◆ **Tasks to perform**
1. In the Ann Harbuz biography, whose artworks led her to begin painting in the late 1960s?
2. Write out the passage of the Ann Harbuz biography that opens with the words containing "Several of her" and closes with "Ottawa (toured nationally)".

◆ **Text section**
- Born: Ann Alexandra Napastiuk July 25, 1908 Winnipeg, Manitoba, Canada
- Died: April 29, 1989 North Battleford, Saskatchewan, Canada
- Known for: painting
- Style: folk art

= Ann Alexandra Harbuz =

Canadian artist

Ann Harbuz (Napastiuk) (July 25, 1908 - April 29, 1989) was a Canadian artist. A self-taught artist, she is known for folk art painting depicting 20th-century Canadian Ukrainian prairie perspectives. She drew inspiration from her rural and Ukrainian origins in Western Canada, reflecting her very personal vision of the social life of her community, a vision which is a combination of memories, dreams and reality. While her art career began late in life, she produced more than 1000 paintings and painted objects.

Born in Winnipeg, Manitoba, Harbuz spent her childhood near Whitkow, Saskatchewan. Her parents were immigrants from Ukraine. and much of her adult life in the Saskatchewan communities of Richard and North Battleford, and Ponoka, Alberta. She died in North Battleford, Saskatchewan, aged 80.

== Career ==
Harbuz did not start painting until the late 1960s, when she saw the artworks of her North Battleford neighbour, Mike Peryewizniak. When she started painting, she was still busy with home and community life and she would often have to integrate her art-making into the daily activities of the home. Her works blur traditional distinctions between 'folk', 'vernacular', 'popular', and 'fine' art categories. Her artistic style shows little adherence to formal/technical considerations and focuses instead on content and subject matter.

She was commissioned to do a painting for the 1976 Montreal Olympics, which was presented a painting to Thomas Douglas. Her work is exhibited across Canada and collected in many collections including the Mendel Art Gallery (Saskatoon), The Saskatchewan Arts Board, and The Mackenzie Gallery (Regina).

Several of her works have been sold at auction, including NIKOA KOWALSKI'S FARM, which sold at Hodgins Art Auctions in fall 2006.

== Exhibitions ==
Solo Exhibitions
- 1983 - Art Centre, North Battleford
- 1982 - Art Placement, Saskatoon Southern Alberta Art Gallery, Lethbridge
- 1981 - Ukrainian Museum of Canada, Saskatoon
- 1978 - Art Centre, North Battleford
- 1975 - Art Centre, North Battleford
Group Exhibitions
- 1991 - Work, Weather and the Grid: Agriculture in Saskatchewan, Dunlop Art Gallery, Regina
- 1988 - Prairie Folk Artists, Dunlop Art Gallery, Regina
- 1983 - Saskatchewan Naive/Folk Artists, Le Marchand Gallery, Edmonton // Seven Saskatchewan Folk Artists, Mendel Art Gallery (toured provincially) // From the Heart: Folk Art in Canada, National Museum of Man, Ottawa (toured nationally)

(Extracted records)

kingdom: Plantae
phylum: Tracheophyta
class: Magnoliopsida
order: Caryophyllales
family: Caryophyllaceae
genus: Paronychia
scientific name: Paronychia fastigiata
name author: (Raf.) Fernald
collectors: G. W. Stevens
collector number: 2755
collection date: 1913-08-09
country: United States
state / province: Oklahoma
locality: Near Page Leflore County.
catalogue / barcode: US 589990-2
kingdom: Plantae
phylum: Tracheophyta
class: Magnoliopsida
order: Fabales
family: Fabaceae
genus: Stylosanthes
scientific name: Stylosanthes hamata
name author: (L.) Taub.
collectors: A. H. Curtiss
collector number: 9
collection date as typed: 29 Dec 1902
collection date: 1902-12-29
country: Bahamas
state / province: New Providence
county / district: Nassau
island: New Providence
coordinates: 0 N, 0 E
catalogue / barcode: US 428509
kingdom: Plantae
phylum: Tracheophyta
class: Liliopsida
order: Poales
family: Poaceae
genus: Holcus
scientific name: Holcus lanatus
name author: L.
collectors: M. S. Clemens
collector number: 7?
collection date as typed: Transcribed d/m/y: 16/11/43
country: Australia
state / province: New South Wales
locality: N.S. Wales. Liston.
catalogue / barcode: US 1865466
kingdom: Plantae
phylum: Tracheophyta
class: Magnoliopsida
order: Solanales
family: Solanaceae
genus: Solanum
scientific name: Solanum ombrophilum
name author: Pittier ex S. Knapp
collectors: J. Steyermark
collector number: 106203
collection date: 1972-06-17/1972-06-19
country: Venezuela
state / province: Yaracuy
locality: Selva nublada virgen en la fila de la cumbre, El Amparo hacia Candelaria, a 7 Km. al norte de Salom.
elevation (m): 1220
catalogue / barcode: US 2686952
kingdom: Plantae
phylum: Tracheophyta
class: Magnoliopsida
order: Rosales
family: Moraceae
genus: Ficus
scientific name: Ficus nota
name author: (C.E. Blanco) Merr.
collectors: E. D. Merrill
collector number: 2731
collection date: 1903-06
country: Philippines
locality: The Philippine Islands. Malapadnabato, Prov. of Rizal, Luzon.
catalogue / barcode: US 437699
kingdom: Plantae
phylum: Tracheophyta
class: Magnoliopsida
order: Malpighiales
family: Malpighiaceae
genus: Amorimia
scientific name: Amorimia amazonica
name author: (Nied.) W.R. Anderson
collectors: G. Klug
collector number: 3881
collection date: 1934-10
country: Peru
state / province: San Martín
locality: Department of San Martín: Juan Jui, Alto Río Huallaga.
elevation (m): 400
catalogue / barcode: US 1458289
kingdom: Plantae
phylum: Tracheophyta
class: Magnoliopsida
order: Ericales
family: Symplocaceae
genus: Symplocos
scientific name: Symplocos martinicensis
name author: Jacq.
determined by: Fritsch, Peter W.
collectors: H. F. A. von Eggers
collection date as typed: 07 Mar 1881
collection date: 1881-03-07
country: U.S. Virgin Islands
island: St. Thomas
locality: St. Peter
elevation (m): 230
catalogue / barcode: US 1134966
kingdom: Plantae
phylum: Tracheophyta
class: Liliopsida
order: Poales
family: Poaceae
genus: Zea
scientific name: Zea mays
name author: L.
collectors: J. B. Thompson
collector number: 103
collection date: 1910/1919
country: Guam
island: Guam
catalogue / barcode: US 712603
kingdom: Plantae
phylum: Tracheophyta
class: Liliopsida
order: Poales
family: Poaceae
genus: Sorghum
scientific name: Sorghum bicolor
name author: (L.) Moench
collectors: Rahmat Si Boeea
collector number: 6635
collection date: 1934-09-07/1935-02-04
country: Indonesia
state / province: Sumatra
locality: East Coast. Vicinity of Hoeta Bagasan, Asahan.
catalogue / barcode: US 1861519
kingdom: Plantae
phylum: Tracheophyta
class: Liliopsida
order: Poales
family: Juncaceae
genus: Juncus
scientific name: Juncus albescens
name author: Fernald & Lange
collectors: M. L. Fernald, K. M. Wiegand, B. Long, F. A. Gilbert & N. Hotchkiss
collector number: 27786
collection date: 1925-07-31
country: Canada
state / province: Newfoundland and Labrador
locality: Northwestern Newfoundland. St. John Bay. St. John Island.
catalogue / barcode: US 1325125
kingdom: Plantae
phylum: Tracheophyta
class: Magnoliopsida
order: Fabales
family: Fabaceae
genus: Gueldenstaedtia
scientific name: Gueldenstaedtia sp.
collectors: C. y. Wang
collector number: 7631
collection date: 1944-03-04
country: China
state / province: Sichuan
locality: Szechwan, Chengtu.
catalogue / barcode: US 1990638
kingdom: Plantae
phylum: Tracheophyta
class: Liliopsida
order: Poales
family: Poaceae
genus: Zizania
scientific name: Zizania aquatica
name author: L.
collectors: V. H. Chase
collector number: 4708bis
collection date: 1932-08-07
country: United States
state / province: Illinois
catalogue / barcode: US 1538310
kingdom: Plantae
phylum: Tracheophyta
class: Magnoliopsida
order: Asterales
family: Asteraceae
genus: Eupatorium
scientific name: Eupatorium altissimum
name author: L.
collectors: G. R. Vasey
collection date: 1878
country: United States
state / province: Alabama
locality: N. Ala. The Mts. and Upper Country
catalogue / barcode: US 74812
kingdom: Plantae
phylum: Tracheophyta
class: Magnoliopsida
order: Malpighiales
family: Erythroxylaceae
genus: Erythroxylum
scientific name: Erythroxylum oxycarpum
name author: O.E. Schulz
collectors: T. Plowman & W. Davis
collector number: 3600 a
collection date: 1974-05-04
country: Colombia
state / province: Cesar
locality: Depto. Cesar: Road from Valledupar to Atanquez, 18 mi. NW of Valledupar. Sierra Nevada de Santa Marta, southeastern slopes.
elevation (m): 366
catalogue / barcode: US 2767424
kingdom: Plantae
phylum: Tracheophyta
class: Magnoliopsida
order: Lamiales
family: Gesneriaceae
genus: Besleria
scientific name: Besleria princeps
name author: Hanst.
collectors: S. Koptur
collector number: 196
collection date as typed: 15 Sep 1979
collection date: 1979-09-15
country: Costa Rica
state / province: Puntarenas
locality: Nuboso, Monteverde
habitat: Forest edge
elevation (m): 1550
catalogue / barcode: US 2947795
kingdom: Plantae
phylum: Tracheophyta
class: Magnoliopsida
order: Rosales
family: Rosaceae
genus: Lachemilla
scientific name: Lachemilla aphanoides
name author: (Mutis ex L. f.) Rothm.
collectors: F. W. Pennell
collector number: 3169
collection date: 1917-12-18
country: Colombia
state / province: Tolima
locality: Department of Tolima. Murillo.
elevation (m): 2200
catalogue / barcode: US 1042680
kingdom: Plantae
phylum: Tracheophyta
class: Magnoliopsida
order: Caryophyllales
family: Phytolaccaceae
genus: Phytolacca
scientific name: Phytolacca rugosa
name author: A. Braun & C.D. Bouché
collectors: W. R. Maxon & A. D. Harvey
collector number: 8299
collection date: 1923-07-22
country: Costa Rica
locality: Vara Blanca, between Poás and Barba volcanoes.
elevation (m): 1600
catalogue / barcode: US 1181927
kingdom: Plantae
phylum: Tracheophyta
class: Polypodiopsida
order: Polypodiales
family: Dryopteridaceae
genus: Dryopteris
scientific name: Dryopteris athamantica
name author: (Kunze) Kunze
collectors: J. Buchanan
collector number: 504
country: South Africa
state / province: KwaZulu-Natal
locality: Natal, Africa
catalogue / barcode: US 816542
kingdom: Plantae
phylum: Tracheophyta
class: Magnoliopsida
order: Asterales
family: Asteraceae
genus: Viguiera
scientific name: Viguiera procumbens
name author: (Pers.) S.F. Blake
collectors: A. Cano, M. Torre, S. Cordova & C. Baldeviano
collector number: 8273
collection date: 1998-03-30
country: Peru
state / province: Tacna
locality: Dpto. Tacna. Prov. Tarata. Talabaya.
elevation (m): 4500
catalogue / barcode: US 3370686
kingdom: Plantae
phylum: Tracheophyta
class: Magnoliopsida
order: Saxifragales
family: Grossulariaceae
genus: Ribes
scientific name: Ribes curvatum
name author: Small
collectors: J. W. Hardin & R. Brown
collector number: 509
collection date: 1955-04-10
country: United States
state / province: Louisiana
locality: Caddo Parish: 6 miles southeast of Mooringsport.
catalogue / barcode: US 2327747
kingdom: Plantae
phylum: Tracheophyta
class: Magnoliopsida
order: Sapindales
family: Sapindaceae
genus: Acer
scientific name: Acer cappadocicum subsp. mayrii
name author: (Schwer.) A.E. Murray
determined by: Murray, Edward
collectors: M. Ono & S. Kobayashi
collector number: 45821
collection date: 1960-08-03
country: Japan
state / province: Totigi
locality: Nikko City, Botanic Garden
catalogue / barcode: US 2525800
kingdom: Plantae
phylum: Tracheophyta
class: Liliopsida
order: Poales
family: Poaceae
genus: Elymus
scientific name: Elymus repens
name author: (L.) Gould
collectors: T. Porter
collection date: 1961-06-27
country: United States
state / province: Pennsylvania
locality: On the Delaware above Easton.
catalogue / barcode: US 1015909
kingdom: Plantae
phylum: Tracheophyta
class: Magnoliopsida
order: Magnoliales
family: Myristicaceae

◆ **Exercise responses**
1. Mike Peryewizniak, her neighbor in North Battleford.

2.
Several of her works have been sold at auction, including NIKOA KOWALSKI'S FARM, which sold at Hodgins Art Auctions in fall 2006.

== Exhibitions ==
Solo Exhibitions
- 1983 - Art Centre, North Battleford
- 1982 - Art Placement, Saskatoon Southern Alberta Art Gallery, Lethbridge
- 1981 - Ukrainian Museum of Canada, Saskatoon
- 1978 - Art Centre, North Battleford
- 1975 - Art Centre, North Battleford
Group Exhibitions
- 1991 - Work, Weather and the Grid: Agriculture in Saskatchewan, Dunlop Art Gallery, Regina
- 1988 - Prairie Folk Artists, Dunlop Art Gallery, Regina
- 1983 - Saskatchewan Naive/Folk Artists, Le Marchand Gallery, Edmonton // Seven Saskatchewan Folk Artists, Mendel Art Gallery (toured provincially) // From the Heart: Folk Art in Canada, National Museum of Man, Ottawa (toured nationally)